The last part is to put some dollars on the value of an hour of downtime. This is the "risk factor" that you need to emphasize to the senior manager who needs to understand the issue and make a decision to fund the $25,000 for a new server. Follow the steps below to develop the cost of an hour of downtime.
1. List the employees who are materially affected by downtime of this server (all employees in accounting, purchasing, accounts payable, accounts receivable, etc. 2. Approximate each person's annual salary. 3. Total the salaries of the affected people. 4. Do the same for people partially affected and use a percentage factor of how much they are affected (25%, 50%, etc.) 5. Add up the total annual salary dollars. 6. Divide the total by 2,080 hours to get the employee productivity dollar equivalent of an hour of downtime.
You will be surprised at how much impact on productivity this is. You can also show a full day of downtime and the cost it has on the company. If you have encountered downtime in the past, you have more justification for your concerns and need to replace the server.
Sometimes, a CFO will challenge the number by saying, "When we are down, our people can do other things such as filing, follow-up phone calls, etc." That's true, but it still impacts the business operation. If you don't believe it has a 100% impact on certain people's productivity, have the CFO give you a impact percentage that he will agree to. Even using a diluted factor of 50% still has big cost ramifications for the company.
You can use the same approach to help justify a network upgrade to address remote office challenges.

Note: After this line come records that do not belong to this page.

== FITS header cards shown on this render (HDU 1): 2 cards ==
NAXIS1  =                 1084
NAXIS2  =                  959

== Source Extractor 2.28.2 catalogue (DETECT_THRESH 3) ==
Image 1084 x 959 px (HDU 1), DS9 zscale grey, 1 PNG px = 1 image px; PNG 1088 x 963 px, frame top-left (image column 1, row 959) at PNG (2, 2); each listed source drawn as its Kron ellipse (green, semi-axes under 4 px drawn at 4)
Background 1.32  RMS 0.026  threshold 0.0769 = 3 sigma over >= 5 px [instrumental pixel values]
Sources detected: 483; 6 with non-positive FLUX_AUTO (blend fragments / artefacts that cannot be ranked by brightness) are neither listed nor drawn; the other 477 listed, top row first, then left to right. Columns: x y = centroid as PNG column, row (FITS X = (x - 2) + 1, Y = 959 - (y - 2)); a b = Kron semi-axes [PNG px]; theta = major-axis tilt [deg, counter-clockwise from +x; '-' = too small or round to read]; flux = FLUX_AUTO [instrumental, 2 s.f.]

If the remote office circuit goes down, virtually anyone in the remote office that is dependent upon the central server applications will lose productivity. Using this "risk factor" approach will work in most situations where you need to upgrade equipment or networks to maintain a stable systems environment.
Establish credibility, relate risk in financial terms, and recommend only the projects that have true justification to maintain a stable environment and you will have a much better chance of getting your projects funded.